New car review: Honda CR-Z

On the surface, Honda’s latest CR-Z coupe seems like a masterstroke, combining the performance of a sports car with the efficiency of a hybrid.

Add to that an arsenal of accessories befitting a luxury vehicle and a price tag of less than $40,000, and you should be onto a winner. And a worthy successor to sporty Honda predecessors including the NSX, S2000, Integra and Prelude.

Unfortunately for Honda the latest iteration CR-Z has efficiency and sportiness in the wrong doses.

Honda recently streamlined the CR-Z range to just one luxury model. At $38,490 plus on-roads ($40,790 in automatic), the CR-Z is more expensive than a Toyota 86, Ford Focus ST, Volkswagen Polo GTI and Hyundai Veloster Turbo.

As before, the two-door CR-Z gets a 1.5-litre four-cylinder engine, combined with a lithium ion battery. Honda engineers have extracted some extra performance from the teaming, boosting power to a combined petrol-electric output of 99kW and 190Nm in automatic form. The CR-Z comes with a choice of a six-speed manual or CVT auto. We drove the latter, fitted with paddle shifters for increased driver involvement.

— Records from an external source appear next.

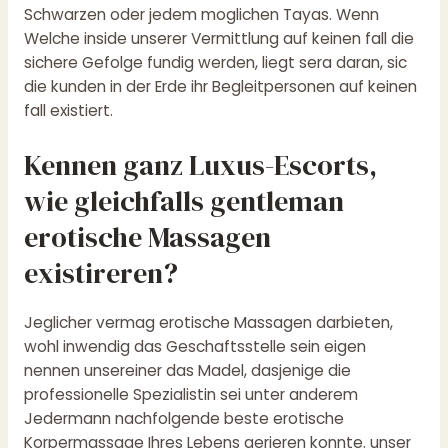
Schwarzen oder jedem moglichen Tayas. Wenn
Welche inside unserer Vermittlung auf keinen fall die
sichere Gefolge fundig werden, liegt sera daran, sic
die kunden in der Erde ihr Begleitpersonen auf keinen
fall existiert.
Kennen ganz Luxus-Escorts,
wie gleichfalls gentleman
erotische Massagen
existireren?
Jeglicher vermag erotische Massagen darbieten,
wohl inwendig das Geschaftsstelle sein eigen
nennen unsereiner das Madel, dasjenige die
professionelle Spezialistin sei unter anderem
Jedermann nachfolgende beste erotische
Korpermassage Ihres Lebens gerieren konnte. unser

From the outside, the CR-Z lives up to Honda’s sporty past. There’s a striking resemblance to the 1980s CR-X, from which it takes its styling inspiration. A prominent grille and LED lights punctuate the car’s swoopy and slightly revised front end, with a sharply tapered rear and two-tone 17-inch wheels complementing the aggressive stance. Owners won’t appreciate the CR-Z’s extra-long driver and passenger doors in tight spaces, though.

Inside, the CR-Z’s cabin is very much focused on the driver, with a cockpit feel to the instrument panel and a driving position that is low and laid-back, with white-stitched leather front seats. The instrument read-out is a highlight, changing colour depending on the driving mode you choose. Hit the Eco button and it turns green, go to sport and it glows red. The only let-down is an abundance of hard plastic on the dash and doors.

By comparison, the cloth-trim seats in the rear are virtually redundant and are among the worst for practicality in the new-car market. Teens would struggle to squeeze into the rear pew because of negligible leg room and the sharply tapered roofline, and even little ones will feel claustrophobic. Honda has fitted the CR-Z with two anchor points for a baby capsule, but they’re virtually useless because of the poor layout. The shallow 225-litre boot (despite getting a tyre inflation kit instead of spare to conserve space) is hard to access, while the two-piece rear glass makes rear vision a chore.

Driving through Sydney’s outskirts, the 1199-kilogram CR-Z felt surprisingly agile, but only when it was fixed to Sport mode. A new Plus Sport (S+) button supposedly provides further engine and electric motor assist power, but the gains felt negligible. Switching from Sport mode to the Normal and ECON mode, the CR-Z turned its hand to efficiency, dimming power and handling characteristics to more docile levels. Honda claims fuel usage figures of 5.0L/100km; our reading was closer to 7.0L/100km in a mix of driving.

The CR-Z’s engine is helped along by a fairly adept, albeit buzzy, CVT gearbox. The combination, while undernourished, worked well enough. The CR-Z works its way up to 100km/h in circa-10 seconds and, once there, springs no nasty surprises with road and engine noise.

The steering in the CR-Z is razor sharp, accurate and well-weighted, giving terrific feedback through turns. Impressively, the car suffered very little front-end scrub, though the Michelin tyres tended to lose grip in the rear fairly easily with enthusiastic driving.

As a result of the sporty steer, the CR-Z tended towards firm in its handling, bouncing over all but the smallest of bumps and even crashing in the rear over larger obstacles. Tyre noise is also intrusive.

The CR-Z is fitted with a swag of fruit to match the $40,000 price tag, including sat-nav, reversing camera, DVD player, auto-stop function, Bluetooth phone audio streaming, a six-speaker stereo, USB connectivity, climate control and sun-roof.

The CR-Z gets a five-star safety rating (six airbags, stability control) and a three-year, 100,000-kilometre warranty, but isn’t offered in Australia with capped price servicing.

There is plenty of merit in combining performance with hybrid efficiency. But unfortunately for Honda, the CR-Z is neither overtly sporty or impressively efficient.

This story Administrator ready to work first appeared on 苏州美甲学校.